▸ Work item: Look through the material below. Copy every line with the string "Right" in it.

+ + +

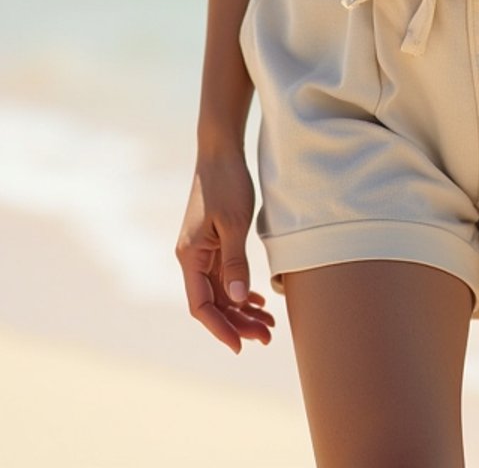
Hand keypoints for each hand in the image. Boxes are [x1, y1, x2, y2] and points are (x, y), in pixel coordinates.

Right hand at [175, 152, 275, 352]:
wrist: (220, 151)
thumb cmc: (227, 182)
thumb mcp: (234, 224)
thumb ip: (236, 263)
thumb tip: (239, 301)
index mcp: (190, 257)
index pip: (201, 306)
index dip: (220, 329)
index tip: (241, 346)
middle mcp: (192, 258)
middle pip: (213, 303)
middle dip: (238, 323)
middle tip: (267, 337)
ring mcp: (202, 251)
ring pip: (221, 292)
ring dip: (242, 310)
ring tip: (268, 325)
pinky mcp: (213, 243)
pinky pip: (225, 277)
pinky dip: (241, 291)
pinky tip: (257, 300)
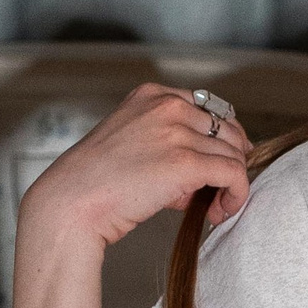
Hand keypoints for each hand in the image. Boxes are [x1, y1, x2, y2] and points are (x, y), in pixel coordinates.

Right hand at [18, 83, 253, 255]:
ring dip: (231, 184)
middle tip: (216, 192)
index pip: (209, 109)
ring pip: (234, 154)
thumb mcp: (128, 144)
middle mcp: (168, 106)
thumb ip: (165, 145)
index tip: (220, 162)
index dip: (221, 139)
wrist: (70, 203)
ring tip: (214, 208)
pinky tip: (218, 212)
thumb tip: (204, 172)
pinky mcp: (186, 163)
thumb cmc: (93, 183)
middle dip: (228, 162)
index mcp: (151, 95)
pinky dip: (236, 194)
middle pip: (227, 130)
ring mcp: (177, 132)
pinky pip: (234, 174)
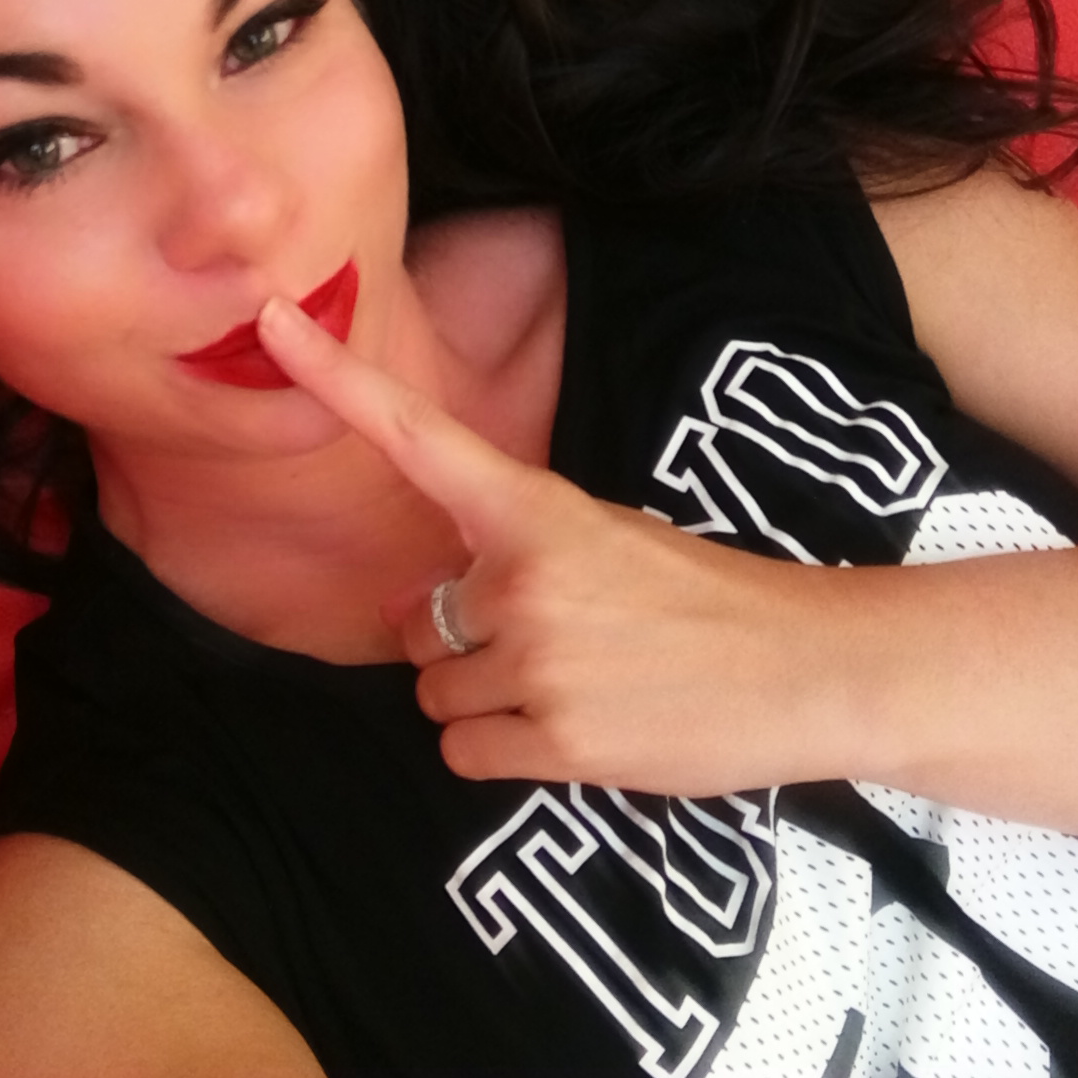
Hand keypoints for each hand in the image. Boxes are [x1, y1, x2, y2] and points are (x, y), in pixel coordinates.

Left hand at [257, 294, 850, 792]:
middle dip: (465, 644)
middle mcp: (523, 579)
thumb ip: (517, 556)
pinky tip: (574, 735)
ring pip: (438, 696)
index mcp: (539, 510)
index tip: (268, 324)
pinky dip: (503, 753)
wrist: (808, 668)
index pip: (416, 435)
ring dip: (489, 704)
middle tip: (562, 646)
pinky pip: (463, 753)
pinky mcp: (556, 739)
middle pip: (421, 624)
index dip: (334, 378)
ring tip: (580, 690)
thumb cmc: (709, 600)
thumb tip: (431, 608)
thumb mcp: (613, 539)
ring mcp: (537, 661)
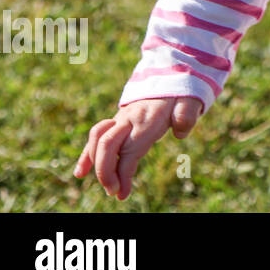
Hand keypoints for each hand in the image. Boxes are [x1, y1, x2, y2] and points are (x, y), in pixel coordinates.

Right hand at [74, 97, 202, 199]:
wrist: (169, 75)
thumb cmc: (180, 93)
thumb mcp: (189, 101)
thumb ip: (186, 115)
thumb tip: (180, 133)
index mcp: (146, 120)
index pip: (128, 150)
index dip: (123, 173)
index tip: (123, 194)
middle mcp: (128, 120)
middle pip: (108, 145)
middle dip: (105, 172)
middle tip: (114, 192)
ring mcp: (120, 120)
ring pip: (97, 141)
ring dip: (95, 165)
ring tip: (105, 187)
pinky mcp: (117, 122)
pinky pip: (96, 137)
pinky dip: (87, 155)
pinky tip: (80, 173)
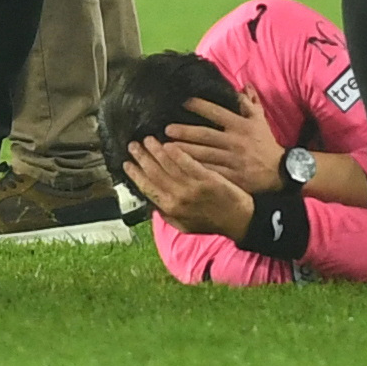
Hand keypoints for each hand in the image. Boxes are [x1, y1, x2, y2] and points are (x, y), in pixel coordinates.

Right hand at [123, 137, 253, 237]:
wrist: (239, 220)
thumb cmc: (212, 223)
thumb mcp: (184, 226)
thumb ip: (167, 215)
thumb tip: (152, 204)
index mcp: (171, 209)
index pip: (146, 188)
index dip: (135, 174)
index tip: (126, 163)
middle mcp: (178, 198)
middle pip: (154, 173)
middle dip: (141, 158)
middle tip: (133, 145)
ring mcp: (192, 188)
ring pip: (167, 165)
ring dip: (155, 151)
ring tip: (147, 139)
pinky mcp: (207, 178)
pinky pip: (187, 162)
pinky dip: (176, 152)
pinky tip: (168, 142)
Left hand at [162, 91, 287, 191]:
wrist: (280, 172)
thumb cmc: (266, 143)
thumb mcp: (260, 121)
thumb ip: (250, 103)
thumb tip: (244, 84)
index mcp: (241, 125)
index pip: (217, 112)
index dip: (200, 106)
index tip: (183, 102)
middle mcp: (236, 141)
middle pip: (206, 135)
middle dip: (185, 132)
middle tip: (166, 129)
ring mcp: (233, 160)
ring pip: (204, 154)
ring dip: (184, 151)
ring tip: (165, 148)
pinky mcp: (232, 177)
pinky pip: (210, 172)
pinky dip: (195, 169)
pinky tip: (180, 167)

+ + +

▸ Your response:
Right hand at [175, 152, 275, 352]:
Right hand at [18, 83, 253, 255]:
Right hand at [74, 97, 202, 199]:
Right hand at [123, 137, 253, 237]:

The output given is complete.